Data entries
>>>

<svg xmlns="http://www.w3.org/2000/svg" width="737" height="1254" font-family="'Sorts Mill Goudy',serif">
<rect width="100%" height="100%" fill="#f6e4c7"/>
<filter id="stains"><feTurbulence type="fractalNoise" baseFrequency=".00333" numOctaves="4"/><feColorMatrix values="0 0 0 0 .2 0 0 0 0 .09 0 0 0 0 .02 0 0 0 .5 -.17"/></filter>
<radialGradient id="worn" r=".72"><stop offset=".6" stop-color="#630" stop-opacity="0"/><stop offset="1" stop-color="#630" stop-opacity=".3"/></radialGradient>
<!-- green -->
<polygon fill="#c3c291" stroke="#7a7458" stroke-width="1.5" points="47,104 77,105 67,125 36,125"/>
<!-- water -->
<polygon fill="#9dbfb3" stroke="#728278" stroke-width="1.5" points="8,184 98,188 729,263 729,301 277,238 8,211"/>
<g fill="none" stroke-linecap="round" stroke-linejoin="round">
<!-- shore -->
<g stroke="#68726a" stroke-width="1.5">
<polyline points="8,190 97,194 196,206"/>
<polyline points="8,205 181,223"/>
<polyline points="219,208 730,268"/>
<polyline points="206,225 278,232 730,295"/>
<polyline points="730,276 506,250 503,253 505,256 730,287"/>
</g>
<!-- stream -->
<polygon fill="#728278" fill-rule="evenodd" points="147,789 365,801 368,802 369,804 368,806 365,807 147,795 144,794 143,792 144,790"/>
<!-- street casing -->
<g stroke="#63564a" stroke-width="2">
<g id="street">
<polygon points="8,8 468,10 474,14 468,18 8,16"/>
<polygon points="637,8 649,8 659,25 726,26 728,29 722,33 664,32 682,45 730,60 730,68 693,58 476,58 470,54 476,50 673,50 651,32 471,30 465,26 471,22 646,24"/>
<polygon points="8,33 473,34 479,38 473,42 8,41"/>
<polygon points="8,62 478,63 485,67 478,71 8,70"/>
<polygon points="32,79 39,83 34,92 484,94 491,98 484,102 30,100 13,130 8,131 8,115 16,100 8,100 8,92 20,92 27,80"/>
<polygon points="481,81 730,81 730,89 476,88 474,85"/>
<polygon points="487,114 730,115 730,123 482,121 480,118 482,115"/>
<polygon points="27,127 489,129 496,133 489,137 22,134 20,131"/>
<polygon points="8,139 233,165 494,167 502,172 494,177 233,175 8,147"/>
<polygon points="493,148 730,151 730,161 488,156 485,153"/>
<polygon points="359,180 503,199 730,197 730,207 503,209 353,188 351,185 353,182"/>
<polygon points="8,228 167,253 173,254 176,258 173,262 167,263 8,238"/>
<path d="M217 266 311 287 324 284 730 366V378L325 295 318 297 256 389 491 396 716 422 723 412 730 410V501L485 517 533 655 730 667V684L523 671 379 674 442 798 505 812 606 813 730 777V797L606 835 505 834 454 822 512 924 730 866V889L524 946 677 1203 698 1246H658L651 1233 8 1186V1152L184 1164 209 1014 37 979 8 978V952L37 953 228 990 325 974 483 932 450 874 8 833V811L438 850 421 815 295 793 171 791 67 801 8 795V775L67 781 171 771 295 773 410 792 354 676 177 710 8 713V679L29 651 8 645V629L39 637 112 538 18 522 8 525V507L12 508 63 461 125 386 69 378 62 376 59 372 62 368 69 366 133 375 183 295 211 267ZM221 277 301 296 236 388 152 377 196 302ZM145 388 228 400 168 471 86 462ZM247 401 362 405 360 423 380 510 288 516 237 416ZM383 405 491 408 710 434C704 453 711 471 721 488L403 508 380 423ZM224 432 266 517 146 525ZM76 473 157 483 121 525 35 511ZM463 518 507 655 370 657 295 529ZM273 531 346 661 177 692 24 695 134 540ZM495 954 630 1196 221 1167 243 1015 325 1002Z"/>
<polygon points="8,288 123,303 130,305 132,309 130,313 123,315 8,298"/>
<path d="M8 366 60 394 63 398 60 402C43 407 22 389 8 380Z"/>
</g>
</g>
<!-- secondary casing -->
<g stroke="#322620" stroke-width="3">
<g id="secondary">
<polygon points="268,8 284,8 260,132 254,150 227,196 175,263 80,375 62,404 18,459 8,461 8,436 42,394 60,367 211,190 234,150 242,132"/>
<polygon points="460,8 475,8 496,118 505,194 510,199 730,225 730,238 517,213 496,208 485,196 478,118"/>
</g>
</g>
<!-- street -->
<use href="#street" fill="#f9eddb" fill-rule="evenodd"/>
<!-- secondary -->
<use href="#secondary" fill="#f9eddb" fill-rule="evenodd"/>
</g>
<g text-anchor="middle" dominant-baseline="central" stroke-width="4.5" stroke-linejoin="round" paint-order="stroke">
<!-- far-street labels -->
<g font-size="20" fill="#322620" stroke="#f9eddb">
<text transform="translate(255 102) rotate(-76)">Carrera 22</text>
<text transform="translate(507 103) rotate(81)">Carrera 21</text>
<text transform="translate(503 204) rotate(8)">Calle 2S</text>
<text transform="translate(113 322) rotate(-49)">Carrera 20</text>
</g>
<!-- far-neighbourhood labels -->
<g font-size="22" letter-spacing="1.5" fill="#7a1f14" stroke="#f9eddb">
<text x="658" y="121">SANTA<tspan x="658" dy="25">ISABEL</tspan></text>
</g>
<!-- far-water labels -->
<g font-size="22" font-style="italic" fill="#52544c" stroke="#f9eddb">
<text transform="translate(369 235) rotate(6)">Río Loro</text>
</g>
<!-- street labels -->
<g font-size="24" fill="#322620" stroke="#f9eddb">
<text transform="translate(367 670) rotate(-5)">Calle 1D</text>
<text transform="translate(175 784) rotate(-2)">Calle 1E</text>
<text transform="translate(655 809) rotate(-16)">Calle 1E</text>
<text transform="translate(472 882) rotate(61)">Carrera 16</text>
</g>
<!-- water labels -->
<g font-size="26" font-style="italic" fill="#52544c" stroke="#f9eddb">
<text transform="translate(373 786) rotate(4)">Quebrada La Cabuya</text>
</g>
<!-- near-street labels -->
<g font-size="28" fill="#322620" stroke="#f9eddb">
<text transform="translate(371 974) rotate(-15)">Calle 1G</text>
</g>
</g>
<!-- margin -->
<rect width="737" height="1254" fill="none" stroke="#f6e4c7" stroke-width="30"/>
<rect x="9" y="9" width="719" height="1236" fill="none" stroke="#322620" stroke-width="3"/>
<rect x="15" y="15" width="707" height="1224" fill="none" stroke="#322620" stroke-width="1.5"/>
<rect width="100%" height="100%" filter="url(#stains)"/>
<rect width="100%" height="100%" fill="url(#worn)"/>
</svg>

<<<

Go through the entries and restate each one exactly.

> ANSWER SECTION:
<svg xmlns="http://www.w3.org/2000/svg" width="737" height="1254" font-family="'Sorts Mill Goudy',serif">
<rect width="100%" height="100%" fill="#f6e4c7"/>
<filter id="stains"><feTurbulence type="fractalNoise" baseFrequency=".00333" numOctaves="4"/><feColorMatrix values="0 0 0 0 .2 0 0 0 0 .09 0 0 0 0 .02 0 0 0 .5 -.17"/></filter>
<radialGradient id="worn" r=".72"><stop offset=".6" stop-color="#630" stop-opacity="0"/><stop offset="1" stop-color="#630" stop-opacity=".3"/></radialGradient>
<!-- green -->
<polygon fill="#c3c291" stroke="#7a7458" stroke-width="1.5" points="47,104 77,105 67,125 36,125"/>
<!-- water -->
<polygon fill="#9dbfb3" stroke="#728278" stroke-width="1.5" points="8,184 98,188 729,263 729,301 277,238 8,211"/>
<g fill="none" stroke-linecap="round" stroke-linejoin="round">
<!-- shore -->
<g stroke="#68726a" stroke-width="1.5">
<polyline points="8,190 97,194 196,206"/>
<polyline points="8,205 181,223"/>
<polyline points="219,208 730,268"/>
<polyline points="206,225 278,232 730,295"/>
<polyline points="730,276 506,250 503,253 505,256 730,287"/>
</g>
<!-- stream -->
<polygon fill="#728278" fill-rule="evenodd" points="147,789 365,801 368,802 369,804 368,806 365,807 147,795 144,794 143,792 144,790"/>
<!-- street casing -->
<g stroke="#63564a" stroke-width="2">
<g id="street">
<polygon points="8,8 468,10 474,14 468,18 8,16"/>
<polygon points="637,8 649,8 659,25 726,26 728,29 722,33 664,32 682,45 730,60 730,68 693,58 476,58 470,54 476,50 673,50 651,32 471,30 465,26 471,22 646,24"/>
<polygon points="8,33 473,34 479,38 473,42 8,41"/>
<polygon points="8,62 478,63 485,67 478,71 8,70"/>
<polygon points="32,79 39,83 34,92 484,94 491,98 484,102 30,100 13,130 8,131 8,115 16,100 8,100 8,92 20,92 27,80"/>
<polygon points="481,81 730,81 730,89 476,88 474,85"/>
<polygon points="487,114 730,115 730,123 482,121 480,118 482,115"/>
<polygon points="27,127 489,129 496,133 489,137 22,134 20,131"/>
<polygon points="8,139 233,165 494,167 502,172 494,177 233,175 8,147"/>
<polygon points="493,148 730,151 730,161 488,156 485,153"/>
<polygon points="359,180 503,199 730,197 730,207 503,209 353,188 351,185 353,182"/>
<polygon points="8,228 167,253 173,254 176,258 173,262 167,263 8,238"/>
<path d="M217 266 311 287 324 284 730 366V378L325 295 318 297 256 389 491 396 716 422 723 412 730 410V501L485 517 533 655 730 667V684L523 671 379 674 442 798 505 812 606 813 730 777V797L606 835 505 834 454 822 512 924 730 866V889L524 946 677 1203 698 1246H658L651 1233 8 1186V1152L184 1164 209 1014 37 979 8 978V952L37 953 228 990 325 974 483 932 450 874 8 833V811L438 850 421 815 295 793 171 791 67 801 8 795V775L67 781 171 771 295 773 410 792 354 676 177 710 8 713V679L29 651 8 645V629L39 637 112 538 18 522 8 525V507L12 508 63 461 125 386 69 378 62 376 59 372 62 368 69 366 133 375 183 295 211 267ZM221 277 301 296 236 388 152 377 196 302ZM145 388 228 400 168 471 86 462ZM247 401 362 405 360 423 380 510 288 516 237 416ZM383 405 491 408 710 434C704 453 711 471 721 488L403 508 380 423ZM224 432 266 517 146 525ZM76 473 157 483 121 525 35 511ZM463 518 507 655 370 657 295 529ZM273 531 346 661 177 692 24 695 134 540ZM495 954 630 1196 221 1167 243 1015 325 1002Z"/>
<polygon points="8,288 123,303 130,305 132,309 130,313 123,315 8,298"/>
<path d="M8 366 60 394 63 398 60 402C43 407 22 389 8 380Z"/>
</g>
</g>
<!-- secondary casing -->
<g stroke="#322620" stroke-width="3">
<g id="secondary">
<polygon points="268,8 284,8 260,132 254,150 227,196 175,263 80,375 62,404 18,459 8,461 8,436 42,394 60,367 211,190 234,150 242,132"/>
<polygon points="460,8 475,8 496,118 505,194 510,199 730,225 730,238 517,213 496,208 485,196 478,118"/>
</g>
</g>
<!-- street -->
<use href="#street" fill="#f9eddb" fill-rule="evenodd"/>
<!-- secondary -->
<use href="#secondary" fill="#f9eddb" fill-rule="evenodd"/>
</g>
<g text-anchor="middle" dominant-baseline="central" stroke-width="4.5" stroke-linejoin="round" paint-order="stroke">
<!-- far-street labels -->
<g font-size="20" fill="#322620" stroke="#f9eddb">
<text transform="translate(255 102) rotate(-76)">Carrera 22</text>
<text transform="translate(507 103) rotate(81)">Carrera 21</text>
<text transform="translate(503 204) rotate(8)">Calle 2S</text>
<text transform="translate(113 322) rotate(-49)">Carrera 20</text>
</g>
<!-- far-neighbourhood labels -->
<g font-size="22" letter-spacing="1.5" fill="#7a1f14" stroke="#f9eddb">
<text x="658" y="121">SANTA<tspan x="658" dy="25">ISABEL</tspan></text>
</g>
<!-- far-water labels -->
<g font-size="22" font-style="italic" fill="#52544c" stroke="#f9eddb">
<text transform="translate(369 235) rotate(6)">Río Loro</text>
</g>
<!-- street labels -->
<g font-size="24" fill="#322620" stroke="#f9eddb">
<text transform="translate(367 670) rotate(-5)">Calle 1D</text>
<text transform="translate(175 784) rotate(-2)">Calle 1E</text>
<text transform="translate(655 809) rotate(-16)">Calle 1E</text>
<text transform="translate(472 882) rotate(61)">Carrera 16</text>
</g>
<!-- water labels -->
<g font-size="26" font-style="italic" fill="#52544c" stroke="#f9eddb">
<text transform="translate(373 786) rotate(4)">Quebrada La Cabuya</text>
</g>
<!-- near-street labels -->
<g font-size="28" fill="#322620" stroke="#f9eddb">
<text transform="translate(371 974) rotate(-15)">Calle 1G</text>
</g>
</g>
<!-- margin -->
<rect width="737" height="1254" fill="none" stroke="#f6e4c7" stroke-width="30"/>
<rect x="9" y="9" width="719" height="1236" fill="none" stroke="#322620" stroke-width="3"/>
<rect x="15" y="15" width="707" height="1224" fill="none" stroke="#322620" stroke-width="1.5"/>
<rect width="100%" height="100%" filter="url(#stains)"/>
<rect width="100%" height="100%" fill="url(#worn)"/>
</svg>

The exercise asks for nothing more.